Exercise passage:
□ □ □

Friday, June 28, 2013

Impulse buying? Try "Impulse saving."

Jun 28, 2013
Startups & Venture Capital

Turning impulse buys into savings

Taryn Plumb, Special to the Journal

Phil Fremont-Smith, co-founder and CEO of ImpulseSave, says “this is the new paradigm of personal finance.”

W. Marc Bernsau 

Almost everyone makes impulse buys. But what about impulse saving? Spontaneously tucking money into a savings account instead of buying a candy bar or another item of clothing you don’t need? Helping people achieve this — and pad out their bank accounts, rather than drain them — is the objective of Cambridge-based ImpulseSave.
“It’s really very simple: In this world that’s designed to get us all to spend more money, we’ve designed a set of products that make it just as easy, if not tempting, to save money,” said Philip Fremont-Smith, CEO of ImpulseSave, who co-founded the company in 2011 with CTO John Mileham.

□ □ □

Saved entries
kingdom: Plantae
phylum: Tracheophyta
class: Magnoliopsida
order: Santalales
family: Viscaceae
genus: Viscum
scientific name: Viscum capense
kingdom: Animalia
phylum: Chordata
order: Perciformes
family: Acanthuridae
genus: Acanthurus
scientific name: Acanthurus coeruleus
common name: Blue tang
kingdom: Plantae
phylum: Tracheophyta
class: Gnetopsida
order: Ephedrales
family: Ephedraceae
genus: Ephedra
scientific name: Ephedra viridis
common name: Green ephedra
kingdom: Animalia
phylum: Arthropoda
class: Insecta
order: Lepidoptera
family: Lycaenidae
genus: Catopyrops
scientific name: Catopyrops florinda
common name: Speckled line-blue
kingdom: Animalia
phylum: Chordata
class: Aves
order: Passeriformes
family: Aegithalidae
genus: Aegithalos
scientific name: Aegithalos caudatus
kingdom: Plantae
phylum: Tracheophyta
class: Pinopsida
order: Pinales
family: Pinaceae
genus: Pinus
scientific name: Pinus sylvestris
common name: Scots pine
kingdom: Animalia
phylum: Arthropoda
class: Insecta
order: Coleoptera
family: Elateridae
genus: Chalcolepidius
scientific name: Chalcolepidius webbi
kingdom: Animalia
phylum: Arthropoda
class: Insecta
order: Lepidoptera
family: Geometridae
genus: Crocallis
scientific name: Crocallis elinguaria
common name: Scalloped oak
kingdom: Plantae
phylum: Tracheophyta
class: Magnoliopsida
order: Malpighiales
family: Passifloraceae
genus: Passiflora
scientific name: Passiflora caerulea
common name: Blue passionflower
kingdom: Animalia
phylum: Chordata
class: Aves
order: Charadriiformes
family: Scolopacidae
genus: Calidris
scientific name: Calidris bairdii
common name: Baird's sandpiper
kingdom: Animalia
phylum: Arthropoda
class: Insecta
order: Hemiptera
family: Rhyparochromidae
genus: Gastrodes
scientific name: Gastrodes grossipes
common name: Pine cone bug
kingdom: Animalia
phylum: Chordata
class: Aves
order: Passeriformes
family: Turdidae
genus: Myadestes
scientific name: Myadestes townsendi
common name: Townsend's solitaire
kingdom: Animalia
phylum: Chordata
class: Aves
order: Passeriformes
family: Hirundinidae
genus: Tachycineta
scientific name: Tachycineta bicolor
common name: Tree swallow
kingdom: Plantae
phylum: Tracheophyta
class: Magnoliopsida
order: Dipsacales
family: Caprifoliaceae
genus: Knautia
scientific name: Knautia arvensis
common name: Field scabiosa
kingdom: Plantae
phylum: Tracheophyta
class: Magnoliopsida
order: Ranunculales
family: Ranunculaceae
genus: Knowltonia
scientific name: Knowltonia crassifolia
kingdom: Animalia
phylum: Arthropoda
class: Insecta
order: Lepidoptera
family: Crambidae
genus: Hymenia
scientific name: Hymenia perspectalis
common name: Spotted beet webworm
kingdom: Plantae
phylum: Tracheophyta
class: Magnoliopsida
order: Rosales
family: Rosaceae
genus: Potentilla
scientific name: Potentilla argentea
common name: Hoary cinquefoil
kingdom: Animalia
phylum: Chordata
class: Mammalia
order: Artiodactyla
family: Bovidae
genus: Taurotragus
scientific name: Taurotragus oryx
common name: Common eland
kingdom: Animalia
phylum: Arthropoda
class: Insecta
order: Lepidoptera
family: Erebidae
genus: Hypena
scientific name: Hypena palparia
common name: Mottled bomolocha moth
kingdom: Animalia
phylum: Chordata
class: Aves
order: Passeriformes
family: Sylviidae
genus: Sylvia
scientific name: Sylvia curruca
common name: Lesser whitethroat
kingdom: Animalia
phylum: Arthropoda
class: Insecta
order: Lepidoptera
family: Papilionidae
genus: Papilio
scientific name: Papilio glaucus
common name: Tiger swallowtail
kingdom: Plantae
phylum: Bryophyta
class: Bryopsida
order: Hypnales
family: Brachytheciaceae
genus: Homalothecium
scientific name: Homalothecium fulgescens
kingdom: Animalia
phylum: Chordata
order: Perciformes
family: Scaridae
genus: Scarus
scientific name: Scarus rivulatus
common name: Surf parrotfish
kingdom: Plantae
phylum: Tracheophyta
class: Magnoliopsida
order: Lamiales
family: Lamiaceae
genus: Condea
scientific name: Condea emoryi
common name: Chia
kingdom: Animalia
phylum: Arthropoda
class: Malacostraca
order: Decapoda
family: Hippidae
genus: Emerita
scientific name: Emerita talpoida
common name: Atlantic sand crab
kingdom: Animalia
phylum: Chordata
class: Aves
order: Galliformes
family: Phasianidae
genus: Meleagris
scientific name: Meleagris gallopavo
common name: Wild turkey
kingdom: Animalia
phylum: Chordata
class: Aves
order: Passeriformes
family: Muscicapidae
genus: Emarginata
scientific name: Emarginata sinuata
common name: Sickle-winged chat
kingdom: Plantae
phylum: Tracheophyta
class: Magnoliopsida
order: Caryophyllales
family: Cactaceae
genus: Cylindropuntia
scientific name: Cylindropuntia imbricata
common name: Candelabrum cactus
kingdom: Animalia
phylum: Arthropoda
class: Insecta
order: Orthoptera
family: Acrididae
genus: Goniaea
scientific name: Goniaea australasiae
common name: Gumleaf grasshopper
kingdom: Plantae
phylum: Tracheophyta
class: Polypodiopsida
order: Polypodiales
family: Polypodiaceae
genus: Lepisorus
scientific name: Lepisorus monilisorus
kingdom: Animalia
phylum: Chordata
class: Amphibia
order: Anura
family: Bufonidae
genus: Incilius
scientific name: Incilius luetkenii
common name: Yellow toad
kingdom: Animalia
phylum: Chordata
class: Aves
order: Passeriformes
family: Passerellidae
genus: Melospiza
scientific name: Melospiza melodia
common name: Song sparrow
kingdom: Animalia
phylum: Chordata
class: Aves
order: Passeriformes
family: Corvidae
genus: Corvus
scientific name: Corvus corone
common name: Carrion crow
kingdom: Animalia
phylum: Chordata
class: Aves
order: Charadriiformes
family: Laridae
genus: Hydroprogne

□ □ □

Required actions:
**A.** List every person named in the ImpulseSave article.
**B.** Pick up the ImpulseSave article after its final sentence and continue it.

Solved problems:
**A.** Taryn Plumb, Phil (Philip) Fremont-Smith, W. Marc Bernsau, John Mileham

**B.**
Users download the free iPhone or Android app, or Chrome browser plug-in, link their checking account, and set as many goals as they want (such as “vacation fund,” or “rainy-day money.”)
ImpulseSave users open a savings account with Arlington-based Leader Bank — and can then start impulse-saving.
For example, instead of giving in to the temptation of a $20 shirt at Target, a user can instead choose to transfer that same amount from their checking account to their savings through the app. Or if they’re online, a window pops up in Chrome to remind them about their goals, and to suggest saving instead — or at least putting aside a percentage of what they’re about to spend.
Although it might sound like it takes a great deal of self-control, Fremont-Smith — who hit upon the idea after working in sales and marketing for more than 15 years — called it a “fun engagement platform that people get hooked on,” because it’s “leveraging human nature, rather than fighting against it.”
Users consistently save about $3,000 a year, he said — with one even racking up as much as $30,000. The most popular savings goals are related to student debt, vacation and emergency funds.
“Where we’re headed is establishing and proving out this new model, this new paradigm of personal finance,” Fremont-Smith said.
Users can also set up auto-saves that automatically transfer small amounts to the savings account on a regular basis.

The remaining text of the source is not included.